Last night, I had a dream. It was a recurring dream that I have every once in a while. All of the dreams go something like this:

I’m back in high school or college and I’m walking around campus, looking for my classes. I can’t figure out which classes I have when and where. I look through my planner, but the information is not in there. It’s because the planner is current, and the classes are in the past. So, the whole time I’m worrying because I can’t find my class and I keep forgetting about it. I’m afraid I’m going to miss all of the assignments and end up failing.

The funny thing is, in a lot of these dreams, I tell someone, “You know, I have dreams about this all the time.” Maybe that’s the conscious part of me recognizing that I’m having the same dream again.
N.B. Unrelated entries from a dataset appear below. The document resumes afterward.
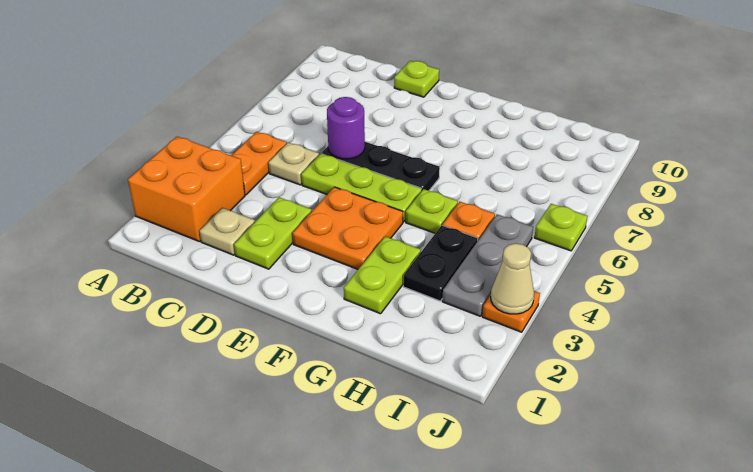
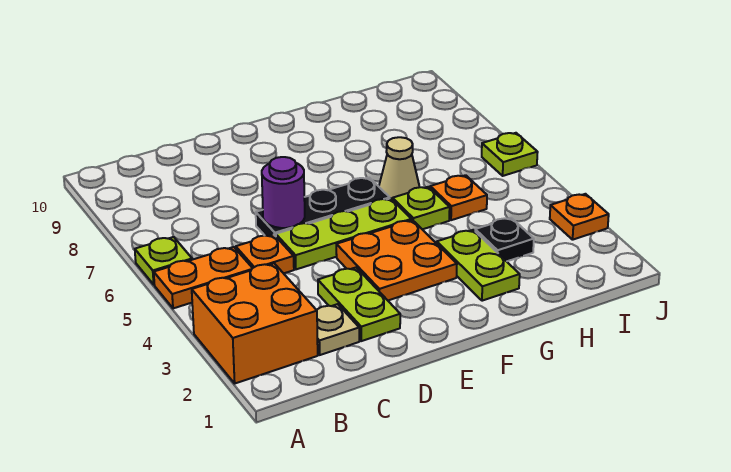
orange plate B4:B5 level 1 -> orange plate A5:B5 level 1
tan plate C5 level 1 -> orange plate C5 level 1
lime plate D10 level 1 -> lime plate A6 level 1
black plate H3:H4 level 1 -> black plate H3 level 1
grey plate I3:I5 level 1 -> none
tan cone J3 level 2 -> tan cone G6 level 1

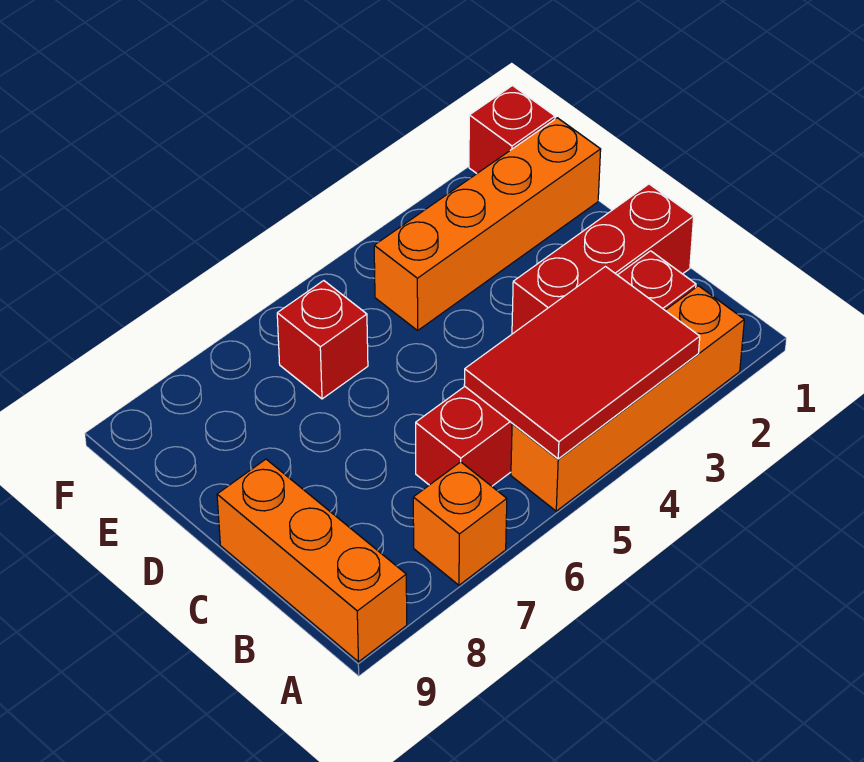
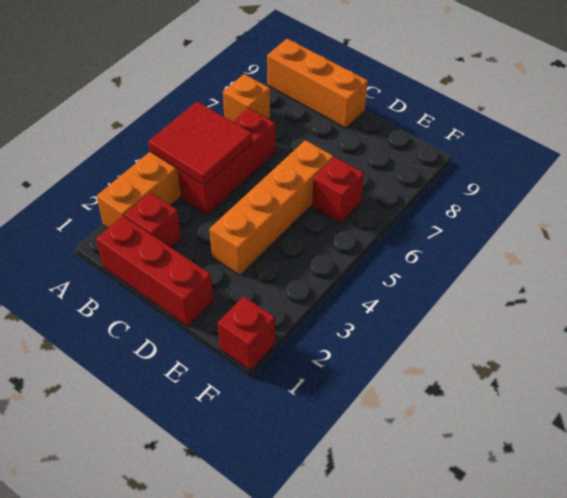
red tile A3:B5 level 2 -> red tile A4:B5 level 2
red brick C1:C3 level 1 -> red brick B1:D1 level 1
orange brick E1:E4 level 1 -> orange brick D3:D6 level 1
So, what do these dreams mean? I looked at an online dream interpreter and got the following results:

“To dream that you are late suggests apprehension for change in your life. It also indicates your ambivalence about conquering opportunities in real life situations. To dream that you are tardy projects your feelings of unworthiness. It also means you get a sense that people do not support you for the endeavor; perhaps they do not see that you are mature enough to handle the problem. Moreover, you may be overwhelmed or hesitant about certain choices you should make that will affect your future.”
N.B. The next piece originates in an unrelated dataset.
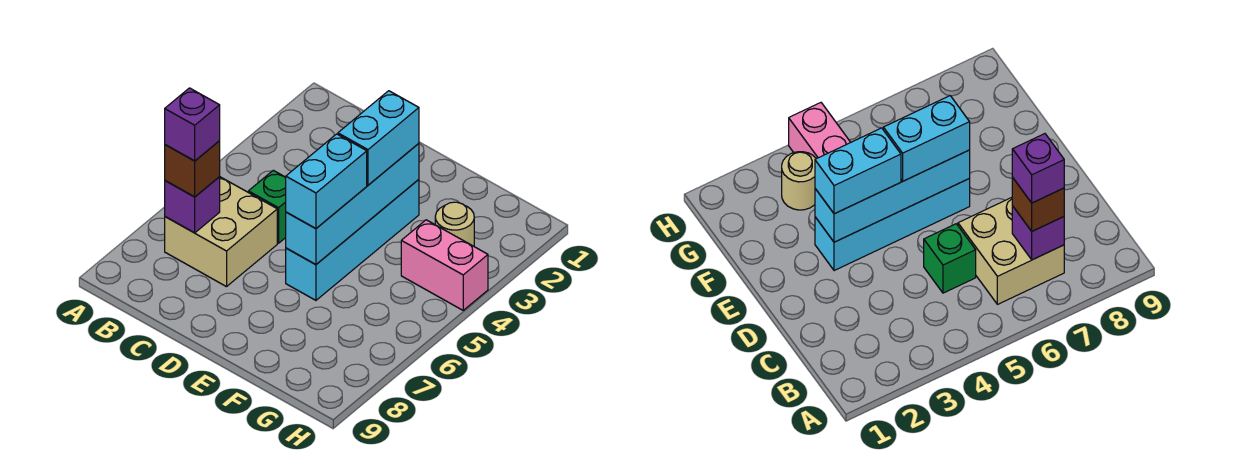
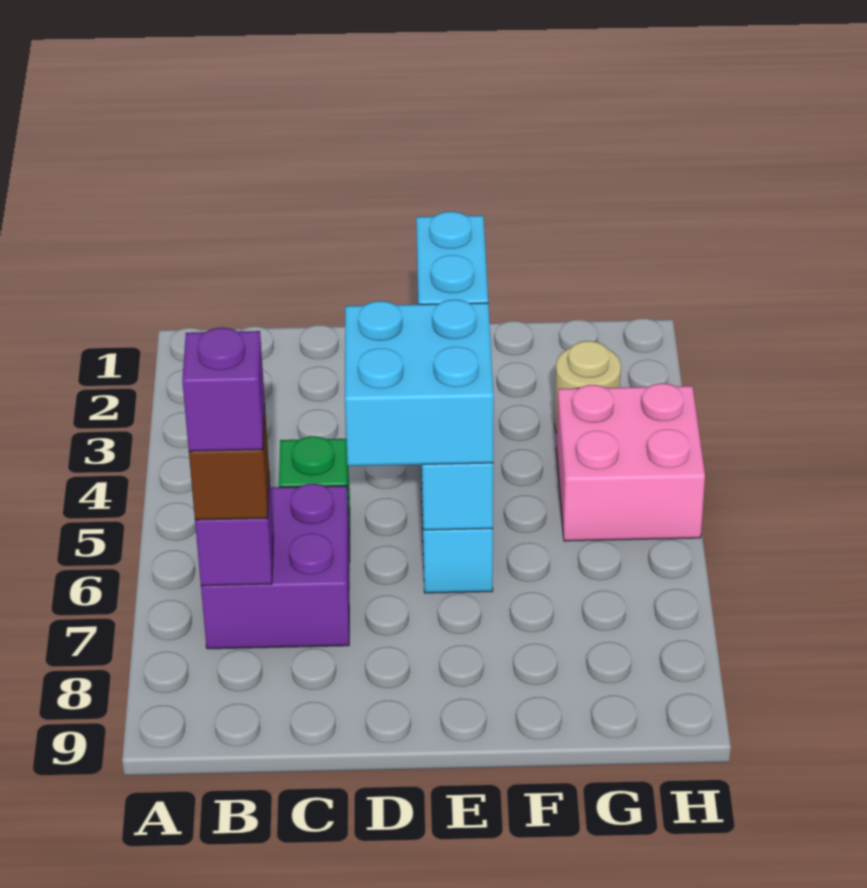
tan brick B6:C7 level 1 -> purple brick B6:C7 level 1
cyan brick E5:E6 level 3 -> cyan brick D5:E6 level 3
pink brick G4:H4 level 1 -> pink brick G4:H5 level 1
“To dream that you are in school indicates that you sill harbour unsettled feelings and emotions about your youth. You may feel insufficient and unable to perform a task to the best of your ability. You may be experiencing some sort of divine revelation. ”

Is this accurate? I don’t know. Do I believe in online dream interpretations? Eh, not really. My parents gave me a dream interpretation book once because I had such vivid dreams and thought they were really interesting. But, I’m not really sure if all dreams have meanings, and how accurate interpretations are.
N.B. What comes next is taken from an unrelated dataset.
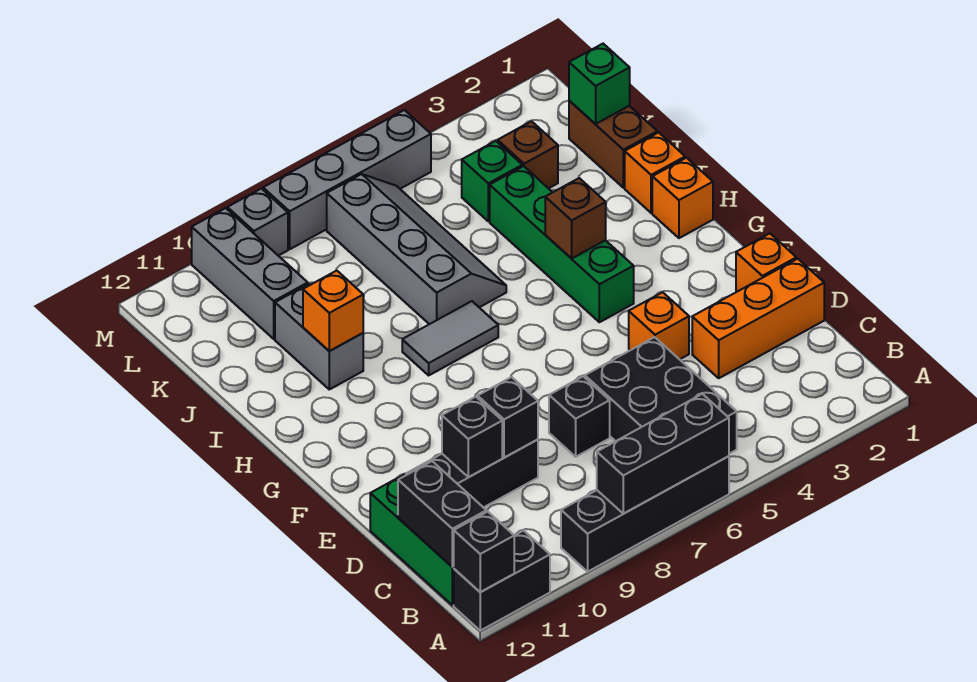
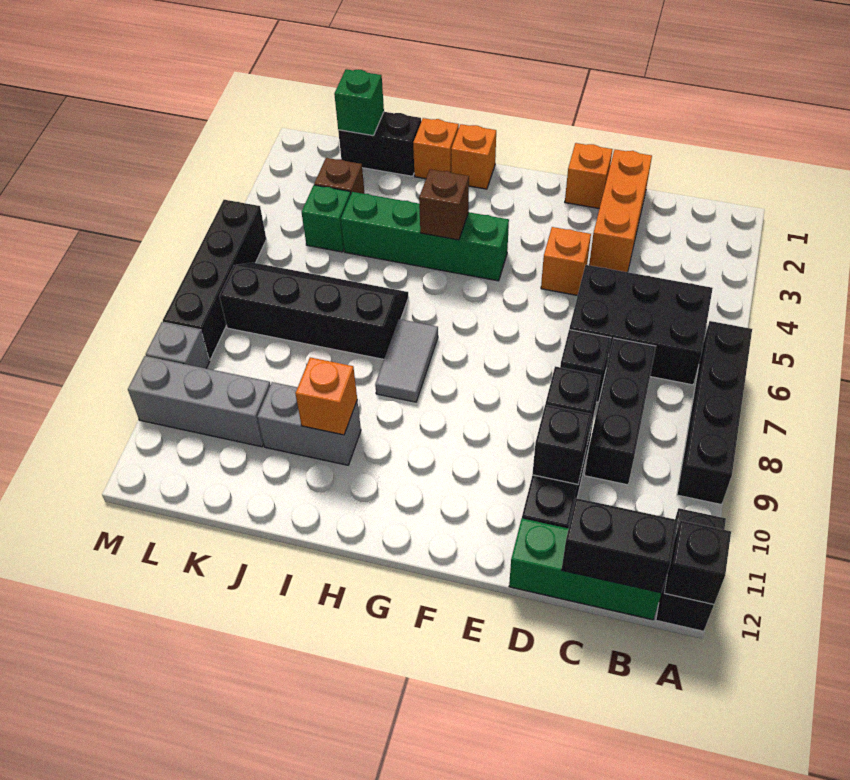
black brick A6:A8 level 2 -> black brick C7:C9 level 1
grey slope I6:L7 level 1 top 7 -> black slope I6:L7 level 1 top 7
brown brick J1:K1 level 1 -> black brick J1:K1 level 1
grey brick M5:M8 level 1 -> black brick M5:M8 level 1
This kind of falls in the same area as psychics. I think a lot of psychics can say things that people can relate to, but it doesn’t mean that they can actually predict the future. Like fortune cookies. “You will experience stress in your life.” Who doesn’t? “You will see someone very close to you soon.” Who doesn’t see someone close to them every so often? So, to this particular dream interpretation, I say, Who isn’t apprehensive about a change in their life? Who doesn’t harbor unsettled feelings about their youth?

At the same time, however, I do believe that some are blessed with particular gifts.

Doctrine and Covenants, Section 46, Verses 11-26

11 For all have not every gift given unto them; for there are many gifts, and to every man is given a gift by the Spirit of God.

12 To some is given one, and to some is given another, that all may be profited thereby.

13 To some it is given by the Holy Ghost to know that Jesus Christ is the Son of God, and that he was crucified for the sins of the world.

14 To others it is given to believe on their words, that they also might have eternal life if they continue faithful.

15 And again, to some it is given by the Holy Ghost to know the differences of administration, as it will be pleasing unto the same Lord, according as the Lord will, suiting his mercies according to the conditions of the children of men.

16 And again, it is given by the Holy Ghost to some to know the diversities of operations, whether they be of God, that the manifestations of the Spirit may be given to every man to profit withal.

17 And again, verily I say unto you, to some is given, by the Spirit of God, the word of wisdom.

18 To another is given the word of knowledge, that all may be taught to be wise and to have knowledge.

19 And again, to some it is given to have faith to be healed;

20 And to others it is given to have faith to heal.

21 And again, to some is given the working of miracles;

22 And to others it is given to prophesy;

23 And to others the discerning of spirits.

24 And again, it is given to some to speak with tongues;

25 And to another is given the interpretation of tongues.

26 And all these gifts come from God, for the benefit of the children of God.

We know that some people have the gift of being able to prophesy. And, although it is not listed here, the gift of interpreting dreams is also real (think Daniel and King Nebuchadnezzar).

So, what do you think? How do you interpret this?